Because I am still in my “digital nomad” lifestyle, I don’t have other housing expenses (a major reason I do this lifestyle is because affording both a home and travel would be a financial challenge!), so my $3000 for housing for 6 weeks is more than normal rent / mortgage, but not necessarily more than someone might pay for rent + a big vacation. And I have to pay for food and other life expenses no matter where I am.

It’s all certainly less than having a baby! (Yes, I can justify almost any expense for myself knowing that it costs less than a child, which is appx $15-20K / year or around $200-400,000 over their lifetime to age 18.)

[Please note: I love kids and also 100% support people having children if they want them! Motherhood is just not for me, and I figure I might as well spend my money on things that matter to me, just like everyone who is having kids is spending money on that priority. It’s all just choices!]

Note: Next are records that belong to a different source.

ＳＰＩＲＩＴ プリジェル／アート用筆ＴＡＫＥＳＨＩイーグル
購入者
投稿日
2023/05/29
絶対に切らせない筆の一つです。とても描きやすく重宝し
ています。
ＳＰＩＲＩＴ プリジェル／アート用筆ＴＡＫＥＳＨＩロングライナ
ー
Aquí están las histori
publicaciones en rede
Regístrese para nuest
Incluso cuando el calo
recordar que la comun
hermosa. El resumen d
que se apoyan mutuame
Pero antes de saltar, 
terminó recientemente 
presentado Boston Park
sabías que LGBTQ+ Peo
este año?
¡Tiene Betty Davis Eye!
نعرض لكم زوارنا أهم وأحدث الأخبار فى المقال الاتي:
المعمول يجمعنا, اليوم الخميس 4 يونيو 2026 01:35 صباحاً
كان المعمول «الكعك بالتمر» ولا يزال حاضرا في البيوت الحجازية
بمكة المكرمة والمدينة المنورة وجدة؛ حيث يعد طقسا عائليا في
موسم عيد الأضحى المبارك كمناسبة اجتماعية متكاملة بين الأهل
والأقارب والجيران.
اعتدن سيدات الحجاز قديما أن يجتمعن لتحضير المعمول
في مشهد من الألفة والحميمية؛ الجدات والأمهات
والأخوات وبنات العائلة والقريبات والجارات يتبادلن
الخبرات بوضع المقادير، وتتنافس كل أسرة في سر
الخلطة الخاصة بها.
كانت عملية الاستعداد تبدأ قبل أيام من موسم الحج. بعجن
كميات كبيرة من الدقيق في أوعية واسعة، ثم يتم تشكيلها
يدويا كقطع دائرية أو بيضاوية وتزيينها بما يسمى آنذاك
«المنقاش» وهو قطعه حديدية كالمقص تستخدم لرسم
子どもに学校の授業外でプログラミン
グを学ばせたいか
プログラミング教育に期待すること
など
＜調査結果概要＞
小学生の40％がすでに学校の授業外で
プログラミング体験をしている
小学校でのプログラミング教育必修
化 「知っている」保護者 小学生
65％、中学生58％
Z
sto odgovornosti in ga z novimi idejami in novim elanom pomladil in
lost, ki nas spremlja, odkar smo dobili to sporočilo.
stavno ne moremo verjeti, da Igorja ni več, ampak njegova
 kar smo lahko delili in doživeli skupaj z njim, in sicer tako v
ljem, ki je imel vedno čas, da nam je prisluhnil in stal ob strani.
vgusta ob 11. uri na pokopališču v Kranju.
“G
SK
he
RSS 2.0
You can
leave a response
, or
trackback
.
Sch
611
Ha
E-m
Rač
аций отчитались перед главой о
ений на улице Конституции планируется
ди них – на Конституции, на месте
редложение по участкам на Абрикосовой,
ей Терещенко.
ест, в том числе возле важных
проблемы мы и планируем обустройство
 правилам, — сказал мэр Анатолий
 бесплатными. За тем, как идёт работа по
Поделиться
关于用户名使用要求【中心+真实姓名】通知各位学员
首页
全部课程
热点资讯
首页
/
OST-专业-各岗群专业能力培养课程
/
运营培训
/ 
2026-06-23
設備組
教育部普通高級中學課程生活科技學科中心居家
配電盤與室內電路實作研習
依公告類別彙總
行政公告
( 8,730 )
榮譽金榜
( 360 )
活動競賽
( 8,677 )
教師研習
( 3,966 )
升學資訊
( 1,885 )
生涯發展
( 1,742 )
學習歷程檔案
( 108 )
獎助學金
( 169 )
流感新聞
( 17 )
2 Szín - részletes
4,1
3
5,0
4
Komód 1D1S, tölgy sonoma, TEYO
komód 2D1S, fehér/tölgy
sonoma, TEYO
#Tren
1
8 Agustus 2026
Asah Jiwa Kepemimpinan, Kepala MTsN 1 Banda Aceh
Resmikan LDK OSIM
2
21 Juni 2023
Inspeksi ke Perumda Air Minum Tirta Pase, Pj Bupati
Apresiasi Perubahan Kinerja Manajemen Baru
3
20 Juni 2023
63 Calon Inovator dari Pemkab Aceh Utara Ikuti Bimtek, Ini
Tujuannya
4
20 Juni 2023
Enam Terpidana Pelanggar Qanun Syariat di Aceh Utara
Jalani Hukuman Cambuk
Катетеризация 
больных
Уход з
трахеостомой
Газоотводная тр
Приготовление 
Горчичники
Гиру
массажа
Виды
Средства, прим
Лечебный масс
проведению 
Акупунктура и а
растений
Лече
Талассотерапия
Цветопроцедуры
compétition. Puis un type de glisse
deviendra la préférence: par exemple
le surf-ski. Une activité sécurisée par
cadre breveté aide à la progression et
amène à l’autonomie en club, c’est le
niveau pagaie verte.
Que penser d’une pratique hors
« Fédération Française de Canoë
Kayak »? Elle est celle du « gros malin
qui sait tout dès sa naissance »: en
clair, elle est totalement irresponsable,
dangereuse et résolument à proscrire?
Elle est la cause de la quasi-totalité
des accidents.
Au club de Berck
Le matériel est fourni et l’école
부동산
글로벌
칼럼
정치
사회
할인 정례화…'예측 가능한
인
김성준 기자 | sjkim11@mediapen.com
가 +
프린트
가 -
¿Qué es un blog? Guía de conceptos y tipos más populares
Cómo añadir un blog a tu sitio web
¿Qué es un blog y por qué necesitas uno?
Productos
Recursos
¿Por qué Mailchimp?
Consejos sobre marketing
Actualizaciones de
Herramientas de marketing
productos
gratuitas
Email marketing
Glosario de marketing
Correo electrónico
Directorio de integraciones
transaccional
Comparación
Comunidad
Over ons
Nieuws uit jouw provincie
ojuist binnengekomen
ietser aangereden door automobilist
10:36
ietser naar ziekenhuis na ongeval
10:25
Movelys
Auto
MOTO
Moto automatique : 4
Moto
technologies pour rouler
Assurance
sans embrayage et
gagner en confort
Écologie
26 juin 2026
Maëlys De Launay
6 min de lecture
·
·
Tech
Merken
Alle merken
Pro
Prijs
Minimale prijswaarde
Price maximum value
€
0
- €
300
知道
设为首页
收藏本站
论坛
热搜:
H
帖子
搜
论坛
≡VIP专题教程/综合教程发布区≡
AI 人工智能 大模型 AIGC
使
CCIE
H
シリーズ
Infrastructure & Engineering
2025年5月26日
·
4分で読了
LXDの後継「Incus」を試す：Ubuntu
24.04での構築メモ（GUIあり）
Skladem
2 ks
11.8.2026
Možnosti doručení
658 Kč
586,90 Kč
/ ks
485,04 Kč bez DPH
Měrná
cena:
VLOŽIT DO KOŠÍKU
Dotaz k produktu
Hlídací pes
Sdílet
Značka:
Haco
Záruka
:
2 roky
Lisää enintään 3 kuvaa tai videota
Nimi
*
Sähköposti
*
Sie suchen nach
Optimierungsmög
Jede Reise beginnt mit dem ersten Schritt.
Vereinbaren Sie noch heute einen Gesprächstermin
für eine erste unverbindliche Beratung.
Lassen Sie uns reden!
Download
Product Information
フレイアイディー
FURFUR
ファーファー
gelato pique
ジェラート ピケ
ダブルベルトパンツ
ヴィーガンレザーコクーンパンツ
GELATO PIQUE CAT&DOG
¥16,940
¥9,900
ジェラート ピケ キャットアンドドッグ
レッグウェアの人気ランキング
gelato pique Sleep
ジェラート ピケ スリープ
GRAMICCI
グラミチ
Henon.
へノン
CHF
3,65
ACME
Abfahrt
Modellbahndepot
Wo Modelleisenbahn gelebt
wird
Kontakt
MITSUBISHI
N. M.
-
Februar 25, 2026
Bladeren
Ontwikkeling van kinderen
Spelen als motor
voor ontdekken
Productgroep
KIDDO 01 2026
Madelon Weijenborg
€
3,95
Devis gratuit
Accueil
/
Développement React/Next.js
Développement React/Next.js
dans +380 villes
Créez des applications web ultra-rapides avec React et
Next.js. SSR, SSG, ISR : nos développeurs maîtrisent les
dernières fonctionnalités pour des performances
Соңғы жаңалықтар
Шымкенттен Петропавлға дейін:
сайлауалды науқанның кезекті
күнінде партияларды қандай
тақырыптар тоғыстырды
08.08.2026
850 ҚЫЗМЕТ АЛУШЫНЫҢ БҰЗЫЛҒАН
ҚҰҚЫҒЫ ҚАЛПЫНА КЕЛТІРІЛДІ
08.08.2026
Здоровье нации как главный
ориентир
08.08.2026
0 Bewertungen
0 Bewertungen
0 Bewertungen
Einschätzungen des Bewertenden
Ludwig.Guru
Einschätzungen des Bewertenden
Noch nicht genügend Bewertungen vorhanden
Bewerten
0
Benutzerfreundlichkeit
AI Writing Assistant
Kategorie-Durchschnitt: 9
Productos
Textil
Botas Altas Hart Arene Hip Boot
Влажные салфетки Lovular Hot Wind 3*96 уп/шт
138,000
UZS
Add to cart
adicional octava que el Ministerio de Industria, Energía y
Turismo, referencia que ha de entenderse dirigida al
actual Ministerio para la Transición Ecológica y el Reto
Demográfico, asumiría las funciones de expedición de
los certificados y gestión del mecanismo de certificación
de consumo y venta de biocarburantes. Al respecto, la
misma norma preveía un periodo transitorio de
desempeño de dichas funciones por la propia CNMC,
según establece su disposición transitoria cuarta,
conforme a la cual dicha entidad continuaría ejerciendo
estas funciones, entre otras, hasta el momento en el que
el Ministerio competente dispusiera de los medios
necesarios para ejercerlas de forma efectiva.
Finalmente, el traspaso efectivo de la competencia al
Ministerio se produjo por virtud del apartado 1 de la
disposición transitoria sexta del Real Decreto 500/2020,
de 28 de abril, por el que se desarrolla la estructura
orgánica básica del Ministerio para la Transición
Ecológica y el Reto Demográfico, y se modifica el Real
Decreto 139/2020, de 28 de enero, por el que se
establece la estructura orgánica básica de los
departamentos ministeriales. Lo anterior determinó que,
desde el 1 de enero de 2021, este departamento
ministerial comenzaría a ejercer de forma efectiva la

In the interest of transparency, I will share that I am also allocating some of the funds my parents saved to help me pay for a wedding / house as neither of those appear to be on my horizon. I didn’t even know that my mom & stepdad had set aside anything until the past couple years (it likely hadn’t existed during my 20s, either). Last year, we three decided that I should use the money on whatever mattered most to me — like perhaps grad school or art classes.

I’m extremely grateful for both their financial support and the encouragement to use it on what I find most meaningful & impactful. Because while I could have afforded this all on my own, and it would’ve been worth the investment to me either way, it means a lot to me that they want to actively support me being happy, even if that’s a non-traditional lifestyle or creativity as a priority.

It’s an incredible gift to be loved and encouraged — and that is really just about being seen for who we truly are, accepted as we are, and cheered on as we pursue what we care about.


Once I had my dates, classes, and housing planned out, I found flights I could book with points on Air France (where I had leftover points and could transfer more to from my Chase card) for the biggest legs of my trip, costing me only a few hundred dollars in fees each:

  • Boston > Valencia

  • Madrid > Boston

  • New York > London

  • London > Miami

And then I figured out the necessary additional travel (rental cars, trains, short flights) and housing (an airbnb in London, visiting friends in Boston and New York, family in Miami).

After all the logistics were sorted, it was obvious that I needed and wanted more time for this than a standard vacation. So I scheduled a call with the COO at the non-profit to discuss my plans. She suggested I make use of their sabbatical policy to take a mix of paid and unpaid time off for July and August, which was easy to say yes to. (As a small team, it’s not easy to adjust to an absence. I really appreciated not only her immediate accommodation of my time but also her enthusiasm & encouragement for me and my creative pursuits. Thanks, Beth-Anne!)

Step by step, it all gets planned!

So… yeah, that’s essentially how I made this happen. Perhaps I don’t need to justify it all, though it often feels like I do since people seem to think I conjure my lifestyle from luck & magic, when it’s often less expensive and more logistically manageable than one might imagine.

More importantly, I share these details because I want people to know that it is achievable. You have an idea of something you really want to do? Is it something that can just be… bought and booked? Great! That’s literally all I did. None of this required a formal application or approval or anything special. Just me, making plans.